What You should know about Rapid COVID-19 Testing

With the continuation of novel coronavirus vaccine trials, the testing for SARS-CoV-2 is improving at a greater pace. Specifically, there has been much development in the rapid COVID-19 tests that can identify the presence of active infections. These new tests can cut back on the long wait times that many people face for COVID-19 testing. The waiting time has hampered people’s ability to know whether they need to quarantine themselves from others. This testing is vital some people do not detect any symptoms of COVID-19. Rapid testing is quite appealing since obtaining quick results means a person knows sooner if they have to isolate to prevent the spread of this deadly virus to others.

COVID-19 Tests

There are three kinds of COVID-19 tests:

• Genetic or molecular tests are extremely accurate and comprise of reverse transcription polymerase chain reaction or RT-PCR test. This will detect ribonucleic acid (RNA) from nasal swab or saliva.
• Antigen tests enable to detect specific proteins on the surface of virus.
• Antibody tests can help to determine if the person had the virus, however it won’t spot active infection.

Rapid RT-PCR Tests

As SARS-CoV-2 genome is made of RNA, you have to convert it into DNA and then run a polymerase chain reaction on it. Polymerase chain reaction or PCR is a technique that amplifies DNA and the enzyme that converts RNA genome into DNA is known as “reverse transcriptase” or RT. If you need to test the virus, you should conduct reverse transcriptase and then PCR or RT-PCR test. Rapid tests, also called point-of-care tests, can be done anywhere, even at home. Rapid molecular or RT-PCR tests means  cobas by Roche, ID NOW by Abbott, Cue COVID-19 Test by Cue Health, Accula by Mesa Biotech and Xpert Xpress by Cepheid.

Rapid antigen tests

Rapid antigen tests can help to detect the signs if someone has protein segments or antigens for SARS-CoV-2. These tests are less sensitive in comparison to an RT-PCR test. These antigen tests won’t point out if a person is in the middle of an active infection. Abbott’s BinaxNow, BD’s Veritor, Quidel’s Sofia and the LumiraDx are rapid antigen tests.

Advances in rapid testing

The medical experts are working to create rapid tests for COVID-19 that people can take before traveling so that they can prevent quarantine when arriving to a new place. A 90-minute COVID-19 test called the CovidNudge produced by DnaNudge is in use. As per a study on the nasal swab test, it was found the RT-PCR test has not less than 94 percent sensitivity and 100 percent specificity. Hence, it was accurate, did not produce false positives and few false negatives.

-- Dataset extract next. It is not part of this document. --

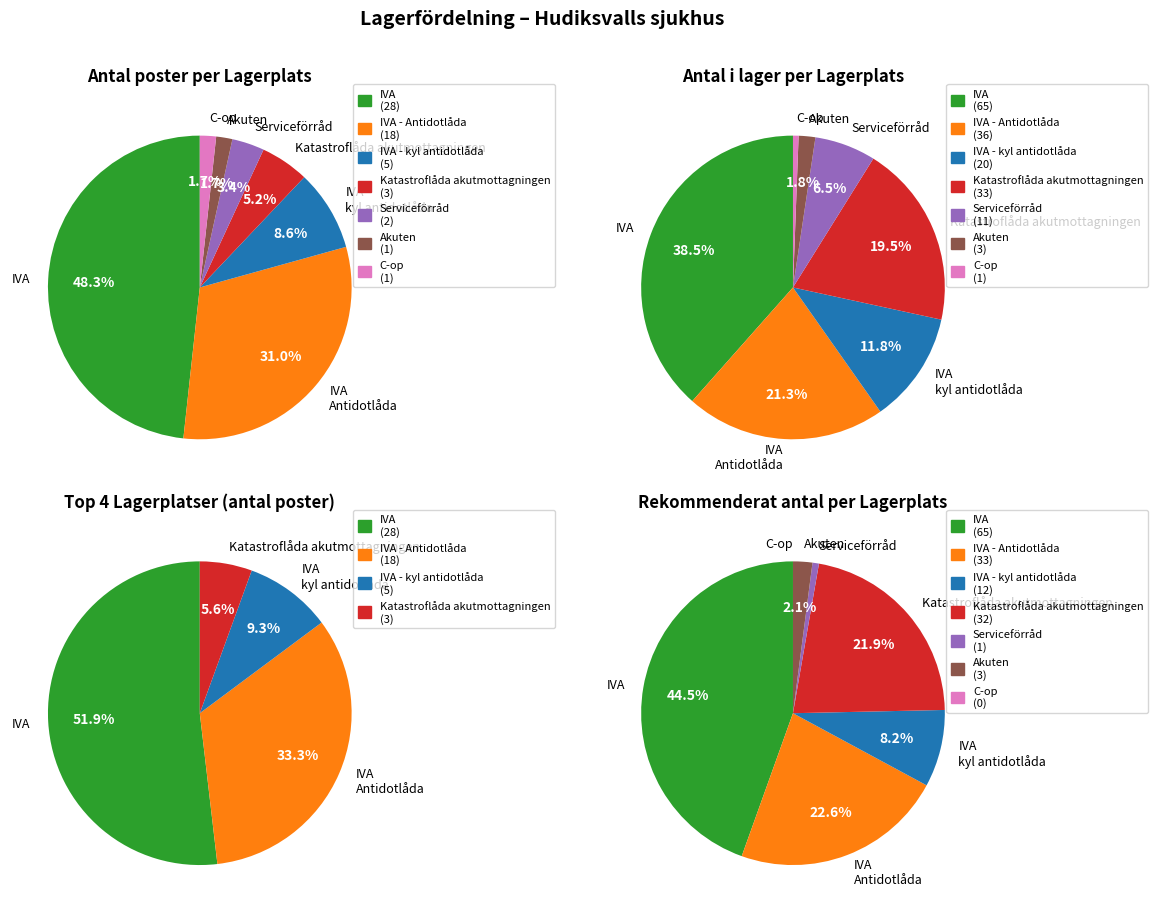

Rank the categories by value from highest to lowest.

IVA, IVA - Antidotlåda, IVA - kyl antidotlåda, Katastroflåda akutmottagningen, Serviceförråd, Akuten, C-op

More COVID-19 developments

The FDA has issued an emergency use authorization for the BinaxNOW COVID-19 Ag Card. This is a rapid antigen test and so, it is not so much accurate like a RT-PCR test. Several tests have obtained funding through the National Institutes of Health (NIH)’s Rapid Acceleration of Diagnostics (RADx) program that aims to speed innovations in private COVID-19 testing. RADx gave an award to Mesa Biotech for a handheld RT-PCR test that can use a single-use cartridge and deliver results within 30 minutes. Another award had gone to Quidel Corporation for a 15-minute test that had been specified for nursing homes.

At-home testing device might broaden access to testing greatly in case they are sold at the drug stores which are similar to over-the-counter pregnancy tests. According to some experts, the highly accessible testing might slow down the pandemic. But it is not clear whether consumers would extensively adopt at-home testing as they’d probably pay out-of-pocket for the tests. Clinical trials are now being conducted on the ICHORtec, a rapid testing system that will identify the presence of active SARS-CoV-2 infection and antibodies in non-laboratory settings for 3 minutes.

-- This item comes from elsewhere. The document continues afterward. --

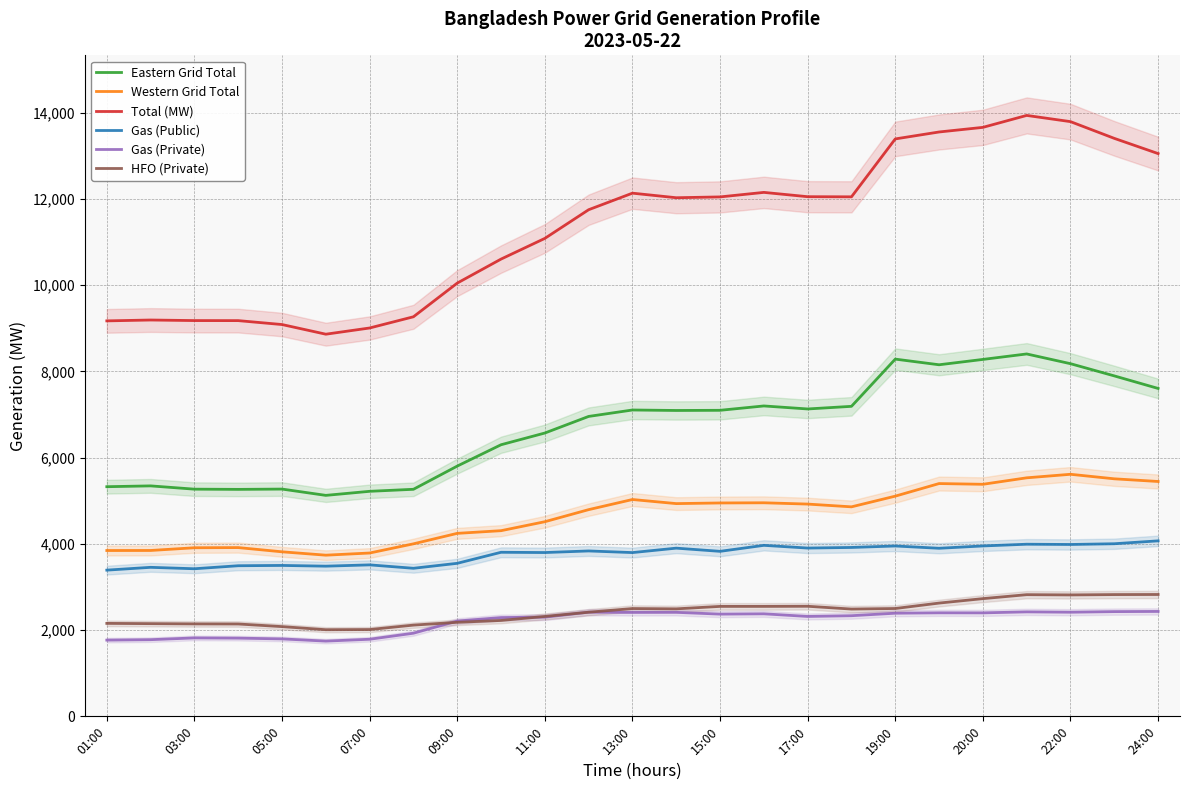

How many interior local peaks does the Eastern Grid Total series have?

6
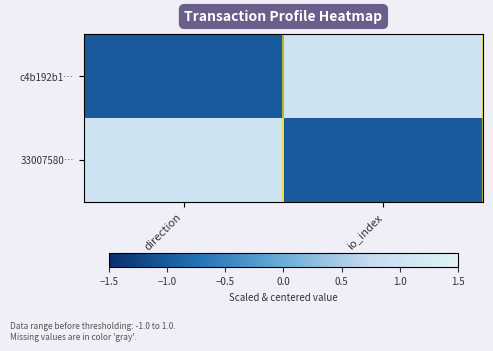

Reading left to right, extract all data points from this chart.

c4b192b1…: direction=-1	io_index=1
33007580…: direction=1	io_index=-1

COVID-19 testing evolution

On September 22, TCA/GENETWORx Labs has declared its new saliva RT-PCR test that ensures the results can be delivered within 48 hours of testing. It is not the first saliva test and there are other tests too. In August, there had been an emergency use authorization granted by FDA for the SalivaDirect test from Yale University. SalivaDirect is not at all an at-home test and so, it should be performed at the laboratory.

Trouble with rapid tests

The new rapid tests are usually less accurate and most evidence on antigen test effectiveness had been demonstrated under ideal conditions. Accuracy can help to lessen when the tests are performed outside the clinical setting. Hence, you should consider that organising largely inaccurate tests might wear down public health authorities, medicine and science.

Regarding the improvement about private COVID-19 testing in UK, there are preventative measures and a vaccine as both of them can lessen the need for testing. There is no panacea on the horizon which means a test is absolutely free, extremely fast, and perfectly accurate.